EXTRAIT DU TEXTE:
● ● ● ● ● ● ●

Théoriquement, le QE, la faiblesse des taux d’intérêt, et un accès au crédit facile pour les entreprises auraient dû permettre à McDermott de lever des financements par l’emprunt, afin de combler le trou entre les sorties d’argent et les rentrées attendues.

Toutefois, aucun financement par l’emprunt n’a été proposé à l’entreprise dans des conditions raisonnables, et la faillite est devenue sa seule solution. L’action MDR va être retirée du NYSE et se négocier de gré à gré jusqu’à sa probable annulation.

La société prévoit que les actionnaires ne récupèreront rien, dans la mesure où les créanciers devraient se voir attribuer la totalité des fonds propres de l’entreprise restructurée. Les positions « short » [NDLR : vente à découverte/pari à la baisse] sur l’action MDR sont colossales, avec 55% des actions en circulations faisant l’objet de shorts. Tous les vendeurs à découvert vont probablement réaliser un gain de 100% sur leurs trades, même s’ils ont vendu l’action à découvert à 1 $.

Que nous enseigne cet exemple de faillite ?

Dans les entreprises complexes, très endettées et s’appuyant sur une comptabilité fondée sur les projets, les difficultés financières peuvent arriver rapidement. Alors les orientations données par la direction doivent être prises avec scepticisme.

● ● ● ● ● ● ●

OBJECTIF DE L'EXERCICE: Pouvez-vous recopier mot pour mot l'intégralité de l'extrait sur la faillite de McDermott ? Les enregistrements ne sont d'aucune utilité pour cet exercice.

ENREGISTREMENTS FOURNIS:
● ● ● ● ● ● ●

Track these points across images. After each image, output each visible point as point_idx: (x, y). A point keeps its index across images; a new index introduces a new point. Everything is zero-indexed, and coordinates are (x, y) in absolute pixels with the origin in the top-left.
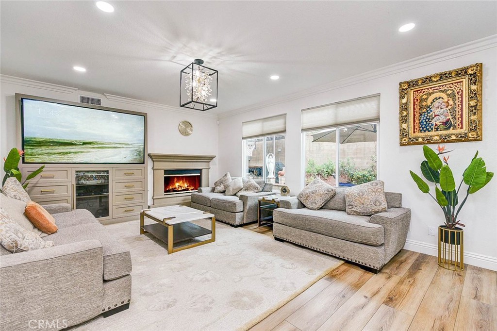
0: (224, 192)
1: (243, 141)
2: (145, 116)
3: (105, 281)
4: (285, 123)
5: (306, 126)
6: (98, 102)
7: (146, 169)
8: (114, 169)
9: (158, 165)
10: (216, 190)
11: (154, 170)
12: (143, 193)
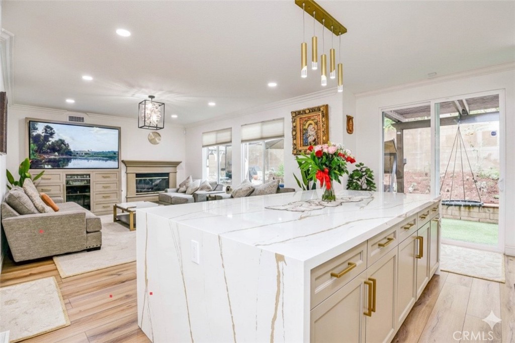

● ● ● ● ● ● ●

CORRIGÉ:
Théoriquement, le QE, la faiblesse des taux d’intérêt, et un accès au crédit facile pour les entreprises auraient dû permettre à McDermott de lever des financements par l’emprunt, afin de combler le trou entre les sorties d’argent et les rentrées attendues.

Toutefois, aucun financement par l’emprunt n’a été proposé à l’entreprise dans des conditions raisonnables, et la faillite est devenue sa seule solution. L’action MDR va être retirée du NYSE et se négocier de gré à gré jusqu’à sa probable annulation.

La société prévoit que les actionnaires ne récupèreront rien, dans la mesure où les créanciers devraient se voir attribuer la totalité des fonds propres de l’entreprise restructurée. Les positions « short » [NDLR : vente à découverte/pari à la baisse] sur l’action MDR sont colossales, avec 55% des actions en circulations faisant l’objet de shorts. Tous les vendeurs à découvert vont probablement réaliser un gain de 100% sur leurs trades, même s’ils ont vendu l’action à découvert à 1 $.

Que nous enseigne cet exemple de faillite ?

Dans les entreprises complexes, très endettées et s’appuyant sur une comptabilité fondée sur les projets, les difficultés financières peuvent arriver rapidement. Alors les orientations données par la direction doivent être prises avec scepticisme.